What is expected: Return each line of the data below that contains the string "dishwasher".

◆ ◆ ◆ ◆

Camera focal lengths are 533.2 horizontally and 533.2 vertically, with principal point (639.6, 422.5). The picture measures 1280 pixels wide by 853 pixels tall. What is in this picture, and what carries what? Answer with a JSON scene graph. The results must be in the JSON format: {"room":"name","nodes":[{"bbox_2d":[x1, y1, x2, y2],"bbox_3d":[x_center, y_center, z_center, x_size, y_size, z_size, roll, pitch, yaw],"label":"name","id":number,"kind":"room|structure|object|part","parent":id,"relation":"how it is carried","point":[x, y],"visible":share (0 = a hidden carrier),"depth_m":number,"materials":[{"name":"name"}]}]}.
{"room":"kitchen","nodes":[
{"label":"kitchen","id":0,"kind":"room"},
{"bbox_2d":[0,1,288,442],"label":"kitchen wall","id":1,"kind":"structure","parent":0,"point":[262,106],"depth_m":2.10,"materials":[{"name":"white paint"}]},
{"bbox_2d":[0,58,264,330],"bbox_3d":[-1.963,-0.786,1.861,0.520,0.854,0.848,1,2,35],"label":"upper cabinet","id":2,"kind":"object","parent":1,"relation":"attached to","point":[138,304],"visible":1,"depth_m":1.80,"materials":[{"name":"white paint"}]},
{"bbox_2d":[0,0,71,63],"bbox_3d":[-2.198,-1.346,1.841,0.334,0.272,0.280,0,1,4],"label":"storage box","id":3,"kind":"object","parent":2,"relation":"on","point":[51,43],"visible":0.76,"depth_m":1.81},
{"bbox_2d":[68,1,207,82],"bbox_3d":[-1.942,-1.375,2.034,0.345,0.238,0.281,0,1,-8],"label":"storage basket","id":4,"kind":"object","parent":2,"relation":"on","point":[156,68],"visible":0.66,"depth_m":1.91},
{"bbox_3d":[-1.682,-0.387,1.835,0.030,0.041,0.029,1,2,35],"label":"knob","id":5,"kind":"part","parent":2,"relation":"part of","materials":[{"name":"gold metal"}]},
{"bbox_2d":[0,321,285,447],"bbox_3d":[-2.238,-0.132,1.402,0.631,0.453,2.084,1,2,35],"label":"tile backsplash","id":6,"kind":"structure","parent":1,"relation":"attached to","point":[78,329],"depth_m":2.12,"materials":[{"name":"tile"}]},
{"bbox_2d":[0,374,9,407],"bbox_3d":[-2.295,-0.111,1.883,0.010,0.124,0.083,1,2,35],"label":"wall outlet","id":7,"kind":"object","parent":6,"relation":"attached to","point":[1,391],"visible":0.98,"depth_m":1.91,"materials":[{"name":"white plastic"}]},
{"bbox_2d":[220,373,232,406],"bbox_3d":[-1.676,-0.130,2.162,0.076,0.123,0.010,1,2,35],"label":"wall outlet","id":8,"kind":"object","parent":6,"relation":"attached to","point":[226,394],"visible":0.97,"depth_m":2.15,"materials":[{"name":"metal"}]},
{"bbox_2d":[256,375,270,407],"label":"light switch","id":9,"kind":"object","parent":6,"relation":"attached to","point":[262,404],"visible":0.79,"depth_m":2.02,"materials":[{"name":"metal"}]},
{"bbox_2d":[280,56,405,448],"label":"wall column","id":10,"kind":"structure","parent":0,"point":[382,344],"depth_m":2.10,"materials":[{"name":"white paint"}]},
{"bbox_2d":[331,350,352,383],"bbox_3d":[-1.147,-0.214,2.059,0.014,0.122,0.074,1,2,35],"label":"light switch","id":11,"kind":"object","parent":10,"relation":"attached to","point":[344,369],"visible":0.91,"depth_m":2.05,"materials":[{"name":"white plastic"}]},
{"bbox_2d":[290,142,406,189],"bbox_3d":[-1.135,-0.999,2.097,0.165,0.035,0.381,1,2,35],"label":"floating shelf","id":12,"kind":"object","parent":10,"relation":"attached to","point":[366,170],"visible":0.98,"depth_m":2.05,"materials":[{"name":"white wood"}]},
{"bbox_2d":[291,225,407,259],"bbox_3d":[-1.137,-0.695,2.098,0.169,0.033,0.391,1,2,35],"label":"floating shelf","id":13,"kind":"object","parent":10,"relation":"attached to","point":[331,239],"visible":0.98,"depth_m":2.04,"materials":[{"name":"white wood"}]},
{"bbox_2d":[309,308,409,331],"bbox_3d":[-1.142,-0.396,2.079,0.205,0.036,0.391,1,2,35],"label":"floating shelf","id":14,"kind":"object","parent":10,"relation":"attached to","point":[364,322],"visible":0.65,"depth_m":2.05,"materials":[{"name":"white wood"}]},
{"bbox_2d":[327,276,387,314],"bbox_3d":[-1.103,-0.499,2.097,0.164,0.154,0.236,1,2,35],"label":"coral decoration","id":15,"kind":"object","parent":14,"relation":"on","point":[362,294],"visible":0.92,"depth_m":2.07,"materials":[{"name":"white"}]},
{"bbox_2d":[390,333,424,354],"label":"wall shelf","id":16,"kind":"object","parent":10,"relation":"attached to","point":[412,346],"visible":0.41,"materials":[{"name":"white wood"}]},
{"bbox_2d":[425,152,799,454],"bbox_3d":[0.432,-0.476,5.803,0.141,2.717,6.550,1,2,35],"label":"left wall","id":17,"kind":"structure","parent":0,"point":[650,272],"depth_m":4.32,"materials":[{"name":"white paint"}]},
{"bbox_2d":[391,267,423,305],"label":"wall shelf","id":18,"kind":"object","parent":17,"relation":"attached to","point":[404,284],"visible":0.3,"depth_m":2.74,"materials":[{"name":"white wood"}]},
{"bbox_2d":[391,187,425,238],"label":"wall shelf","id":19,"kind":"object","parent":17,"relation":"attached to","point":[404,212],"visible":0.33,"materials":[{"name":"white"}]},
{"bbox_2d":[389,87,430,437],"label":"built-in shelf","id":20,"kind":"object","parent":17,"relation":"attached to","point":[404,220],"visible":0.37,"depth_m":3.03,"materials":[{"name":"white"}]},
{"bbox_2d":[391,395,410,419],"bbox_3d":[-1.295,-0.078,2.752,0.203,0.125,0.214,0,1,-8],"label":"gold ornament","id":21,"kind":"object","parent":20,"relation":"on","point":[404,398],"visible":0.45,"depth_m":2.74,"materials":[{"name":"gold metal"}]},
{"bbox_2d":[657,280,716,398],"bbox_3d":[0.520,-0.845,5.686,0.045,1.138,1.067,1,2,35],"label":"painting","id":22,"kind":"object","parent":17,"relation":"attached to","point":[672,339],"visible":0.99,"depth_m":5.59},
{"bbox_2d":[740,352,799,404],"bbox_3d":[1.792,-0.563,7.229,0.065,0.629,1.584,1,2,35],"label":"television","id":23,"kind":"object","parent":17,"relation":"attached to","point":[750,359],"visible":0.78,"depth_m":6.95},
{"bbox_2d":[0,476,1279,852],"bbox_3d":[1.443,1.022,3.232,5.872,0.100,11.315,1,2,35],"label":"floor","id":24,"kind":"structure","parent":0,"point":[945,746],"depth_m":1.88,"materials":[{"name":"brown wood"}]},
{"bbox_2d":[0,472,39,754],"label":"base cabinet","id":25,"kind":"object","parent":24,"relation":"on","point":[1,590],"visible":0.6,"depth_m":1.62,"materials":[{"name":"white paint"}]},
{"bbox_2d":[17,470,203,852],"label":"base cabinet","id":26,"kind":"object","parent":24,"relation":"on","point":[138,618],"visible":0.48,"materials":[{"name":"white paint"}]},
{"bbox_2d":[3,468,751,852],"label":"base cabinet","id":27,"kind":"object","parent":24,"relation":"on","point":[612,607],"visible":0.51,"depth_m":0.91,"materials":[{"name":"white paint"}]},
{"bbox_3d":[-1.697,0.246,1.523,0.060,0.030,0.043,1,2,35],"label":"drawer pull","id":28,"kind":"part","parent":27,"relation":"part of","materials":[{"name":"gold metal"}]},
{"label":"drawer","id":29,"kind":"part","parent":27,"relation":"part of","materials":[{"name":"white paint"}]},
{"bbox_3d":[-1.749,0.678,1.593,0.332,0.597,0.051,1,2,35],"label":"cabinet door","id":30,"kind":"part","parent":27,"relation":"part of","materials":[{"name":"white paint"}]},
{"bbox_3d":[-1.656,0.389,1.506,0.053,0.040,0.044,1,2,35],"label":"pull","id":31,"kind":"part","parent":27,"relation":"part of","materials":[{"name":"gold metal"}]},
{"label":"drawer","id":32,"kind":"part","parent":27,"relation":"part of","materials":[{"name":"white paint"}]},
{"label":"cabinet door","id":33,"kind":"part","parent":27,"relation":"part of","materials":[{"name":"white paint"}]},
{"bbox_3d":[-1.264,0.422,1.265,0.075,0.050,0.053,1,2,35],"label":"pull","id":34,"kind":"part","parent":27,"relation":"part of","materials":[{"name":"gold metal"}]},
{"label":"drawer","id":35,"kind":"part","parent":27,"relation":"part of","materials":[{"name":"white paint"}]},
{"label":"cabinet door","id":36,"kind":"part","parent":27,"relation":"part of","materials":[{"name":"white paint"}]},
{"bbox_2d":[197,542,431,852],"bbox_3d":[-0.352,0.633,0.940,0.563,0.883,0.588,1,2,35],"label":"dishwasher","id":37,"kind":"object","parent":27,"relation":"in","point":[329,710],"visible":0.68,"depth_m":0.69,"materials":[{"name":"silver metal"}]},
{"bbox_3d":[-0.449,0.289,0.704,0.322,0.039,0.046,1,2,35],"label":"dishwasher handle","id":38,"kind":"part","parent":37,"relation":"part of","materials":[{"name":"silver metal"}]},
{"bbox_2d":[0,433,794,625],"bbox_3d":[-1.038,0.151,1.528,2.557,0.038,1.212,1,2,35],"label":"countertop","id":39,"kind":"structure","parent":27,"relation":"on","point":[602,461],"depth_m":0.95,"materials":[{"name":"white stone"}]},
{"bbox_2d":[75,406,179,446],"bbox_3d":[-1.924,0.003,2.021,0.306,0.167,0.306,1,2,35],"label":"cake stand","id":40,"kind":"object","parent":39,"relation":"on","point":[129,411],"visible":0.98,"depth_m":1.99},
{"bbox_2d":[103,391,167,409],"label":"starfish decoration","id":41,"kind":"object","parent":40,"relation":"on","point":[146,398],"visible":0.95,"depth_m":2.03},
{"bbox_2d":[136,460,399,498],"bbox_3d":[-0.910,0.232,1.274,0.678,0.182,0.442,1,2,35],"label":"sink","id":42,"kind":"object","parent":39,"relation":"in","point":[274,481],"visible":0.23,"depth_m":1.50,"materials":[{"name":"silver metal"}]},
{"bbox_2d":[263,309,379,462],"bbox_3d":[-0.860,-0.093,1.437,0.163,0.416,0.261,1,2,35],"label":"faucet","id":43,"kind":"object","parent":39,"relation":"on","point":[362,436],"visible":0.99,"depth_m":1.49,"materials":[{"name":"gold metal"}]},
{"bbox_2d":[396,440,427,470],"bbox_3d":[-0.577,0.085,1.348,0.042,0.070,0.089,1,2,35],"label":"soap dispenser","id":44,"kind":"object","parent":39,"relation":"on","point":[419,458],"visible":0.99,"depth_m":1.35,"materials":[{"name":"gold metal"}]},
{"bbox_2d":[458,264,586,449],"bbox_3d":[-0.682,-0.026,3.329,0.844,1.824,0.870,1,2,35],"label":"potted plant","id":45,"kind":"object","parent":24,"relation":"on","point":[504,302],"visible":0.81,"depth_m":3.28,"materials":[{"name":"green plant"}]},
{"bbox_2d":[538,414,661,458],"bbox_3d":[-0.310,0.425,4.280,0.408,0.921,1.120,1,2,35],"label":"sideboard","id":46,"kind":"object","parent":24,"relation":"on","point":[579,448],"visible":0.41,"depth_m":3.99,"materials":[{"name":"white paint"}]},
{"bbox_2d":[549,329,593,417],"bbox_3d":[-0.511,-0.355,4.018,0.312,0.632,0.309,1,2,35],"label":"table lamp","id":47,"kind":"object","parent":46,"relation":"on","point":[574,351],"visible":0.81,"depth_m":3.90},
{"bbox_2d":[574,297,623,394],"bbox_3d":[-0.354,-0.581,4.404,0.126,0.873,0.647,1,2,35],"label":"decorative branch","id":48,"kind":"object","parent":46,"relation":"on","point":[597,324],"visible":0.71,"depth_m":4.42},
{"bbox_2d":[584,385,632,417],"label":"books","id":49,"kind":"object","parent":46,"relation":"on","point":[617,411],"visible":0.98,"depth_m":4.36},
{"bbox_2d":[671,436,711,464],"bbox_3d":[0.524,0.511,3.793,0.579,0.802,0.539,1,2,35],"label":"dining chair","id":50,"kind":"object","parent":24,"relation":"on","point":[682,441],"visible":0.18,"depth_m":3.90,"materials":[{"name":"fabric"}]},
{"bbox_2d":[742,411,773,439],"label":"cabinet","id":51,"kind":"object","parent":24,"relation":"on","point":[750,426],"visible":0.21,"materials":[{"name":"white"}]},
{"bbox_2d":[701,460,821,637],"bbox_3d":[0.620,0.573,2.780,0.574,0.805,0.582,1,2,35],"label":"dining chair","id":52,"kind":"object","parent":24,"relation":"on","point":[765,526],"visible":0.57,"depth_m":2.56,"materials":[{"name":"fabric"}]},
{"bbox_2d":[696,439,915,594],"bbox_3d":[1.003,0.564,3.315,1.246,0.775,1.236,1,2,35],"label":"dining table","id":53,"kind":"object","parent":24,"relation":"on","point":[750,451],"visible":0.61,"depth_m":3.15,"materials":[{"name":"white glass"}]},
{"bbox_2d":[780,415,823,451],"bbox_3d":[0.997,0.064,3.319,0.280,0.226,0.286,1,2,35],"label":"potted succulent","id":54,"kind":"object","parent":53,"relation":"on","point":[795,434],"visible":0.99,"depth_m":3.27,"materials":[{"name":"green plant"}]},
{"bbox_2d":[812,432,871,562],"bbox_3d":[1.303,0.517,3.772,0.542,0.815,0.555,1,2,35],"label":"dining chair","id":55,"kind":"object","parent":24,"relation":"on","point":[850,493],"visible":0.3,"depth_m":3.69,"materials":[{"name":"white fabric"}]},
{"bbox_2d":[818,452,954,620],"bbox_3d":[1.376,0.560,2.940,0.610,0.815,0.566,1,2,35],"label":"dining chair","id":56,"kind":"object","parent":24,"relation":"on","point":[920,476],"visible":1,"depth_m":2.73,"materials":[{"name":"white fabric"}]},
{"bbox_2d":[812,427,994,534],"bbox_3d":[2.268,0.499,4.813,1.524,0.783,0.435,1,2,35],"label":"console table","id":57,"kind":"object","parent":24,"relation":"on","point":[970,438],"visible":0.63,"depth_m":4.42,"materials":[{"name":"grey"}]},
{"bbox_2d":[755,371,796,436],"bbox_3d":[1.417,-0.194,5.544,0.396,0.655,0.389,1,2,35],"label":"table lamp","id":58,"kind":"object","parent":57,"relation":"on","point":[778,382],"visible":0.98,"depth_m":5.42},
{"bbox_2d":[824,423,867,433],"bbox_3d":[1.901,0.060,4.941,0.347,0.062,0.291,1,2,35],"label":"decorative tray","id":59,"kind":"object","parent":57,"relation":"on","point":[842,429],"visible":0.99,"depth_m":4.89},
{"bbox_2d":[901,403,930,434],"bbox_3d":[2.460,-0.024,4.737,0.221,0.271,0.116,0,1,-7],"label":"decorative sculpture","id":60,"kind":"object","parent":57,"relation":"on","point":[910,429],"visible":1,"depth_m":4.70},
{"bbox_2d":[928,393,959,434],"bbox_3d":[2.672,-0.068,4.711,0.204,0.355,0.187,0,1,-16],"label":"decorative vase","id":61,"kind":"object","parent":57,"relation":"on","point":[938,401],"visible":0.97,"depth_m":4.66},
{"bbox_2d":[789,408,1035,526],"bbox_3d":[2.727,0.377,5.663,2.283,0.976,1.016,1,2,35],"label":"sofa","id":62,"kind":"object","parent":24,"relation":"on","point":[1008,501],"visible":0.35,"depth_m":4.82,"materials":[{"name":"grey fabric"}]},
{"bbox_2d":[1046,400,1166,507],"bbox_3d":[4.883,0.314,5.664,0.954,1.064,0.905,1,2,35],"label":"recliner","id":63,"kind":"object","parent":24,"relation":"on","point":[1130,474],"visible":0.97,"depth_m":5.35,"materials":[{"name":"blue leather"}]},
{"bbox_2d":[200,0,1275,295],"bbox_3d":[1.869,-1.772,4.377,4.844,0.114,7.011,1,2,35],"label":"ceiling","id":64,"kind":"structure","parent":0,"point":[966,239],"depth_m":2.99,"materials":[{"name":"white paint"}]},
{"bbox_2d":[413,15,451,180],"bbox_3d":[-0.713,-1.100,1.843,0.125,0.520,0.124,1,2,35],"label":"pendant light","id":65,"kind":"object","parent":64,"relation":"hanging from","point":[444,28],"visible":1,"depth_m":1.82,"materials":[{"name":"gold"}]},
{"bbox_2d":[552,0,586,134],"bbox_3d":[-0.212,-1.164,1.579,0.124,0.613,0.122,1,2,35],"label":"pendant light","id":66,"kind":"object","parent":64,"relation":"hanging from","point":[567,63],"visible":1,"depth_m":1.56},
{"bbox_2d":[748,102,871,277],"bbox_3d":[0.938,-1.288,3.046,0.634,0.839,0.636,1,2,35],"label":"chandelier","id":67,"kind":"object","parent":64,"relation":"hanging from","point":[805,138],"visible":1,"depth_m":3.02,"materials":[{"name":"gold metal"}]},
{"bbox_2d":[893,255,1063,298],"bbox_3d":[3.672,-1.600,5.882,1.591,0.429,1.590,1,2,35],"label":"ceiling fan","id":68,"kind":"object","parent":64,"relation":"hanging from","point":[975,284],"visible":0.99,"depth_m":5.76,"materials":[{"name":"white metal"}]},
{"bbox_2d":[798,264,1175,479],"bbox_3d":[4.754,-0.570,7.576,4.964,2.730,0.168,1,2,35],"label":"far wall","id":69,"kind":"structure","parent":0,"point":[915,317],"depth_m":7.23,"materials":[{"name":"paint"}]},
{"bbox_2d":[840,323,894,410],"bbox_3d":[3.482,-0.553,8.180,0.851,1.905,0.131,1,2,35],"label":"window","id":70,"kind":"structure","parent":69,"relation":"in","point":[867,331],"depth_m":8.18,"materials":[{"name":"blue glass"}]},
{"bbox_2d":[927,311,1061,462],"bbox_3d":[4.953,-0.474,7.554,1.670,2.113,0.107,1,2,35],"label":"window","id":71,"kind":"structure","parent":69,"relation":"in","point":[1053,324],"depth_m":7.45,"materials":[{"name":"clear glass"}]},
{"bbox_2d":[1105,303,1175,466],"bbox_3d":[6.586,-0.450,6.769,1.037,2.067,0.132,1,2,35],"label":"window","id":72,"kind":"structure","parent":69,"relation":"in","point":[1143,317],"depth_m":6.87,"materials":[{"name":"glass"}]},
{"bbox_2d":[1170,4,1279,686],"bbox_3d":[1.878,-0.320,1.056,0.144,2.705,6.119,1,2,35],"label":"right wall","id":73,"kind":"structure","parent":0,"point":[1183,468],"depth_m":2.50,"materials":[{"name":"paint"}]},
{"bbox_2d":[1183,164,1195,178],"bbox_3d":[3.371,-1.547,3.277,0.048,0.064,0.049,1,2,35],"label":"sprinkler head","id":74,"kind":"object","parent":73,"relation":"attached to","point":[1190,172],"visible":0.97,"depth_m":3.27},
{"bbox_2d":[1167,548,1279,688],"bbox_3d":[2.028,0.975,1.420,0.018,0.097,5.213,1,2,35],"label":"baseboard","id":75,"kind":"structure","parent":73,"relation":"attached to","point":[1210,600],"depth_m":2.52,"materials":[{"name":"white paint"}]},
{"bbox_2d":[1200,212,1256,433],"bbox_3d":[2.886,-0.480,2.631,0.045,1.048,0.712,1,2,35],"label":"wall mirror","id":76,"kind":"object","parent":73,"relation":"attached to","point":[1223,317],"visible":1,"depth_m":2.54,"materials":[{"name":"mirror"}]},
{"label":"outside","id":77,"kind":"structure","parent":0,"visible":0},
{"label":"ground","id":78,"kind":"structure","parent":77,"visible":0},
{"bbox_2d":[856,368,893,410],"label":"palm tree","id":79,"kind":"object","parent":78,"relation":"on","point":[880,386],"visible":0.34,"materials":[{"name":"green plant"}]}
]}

◆ ◆ ◆ ◆

Answer below:
{"bbox_2d":[197,542,431,852],"bbox_3d":[-0.352,0.633,0.940,0.563,0.883,0.588,1,2,35],"label":"dishwasher","id":37,"kind":"object","parent":27,"relation":"in","point":[329,710],"visible":0.68,"depth_m":0.69,"materials":[{"name":"silver metal"}]},
{"bbox_3d":[-0.449,0.289,0.704,0.322,0.039,0.046,1,2,35],"label":"dishwasher handle","id":38,"kind":"part","parent":37,"relation":"part of","materials":[{"name":"silver metal"}]},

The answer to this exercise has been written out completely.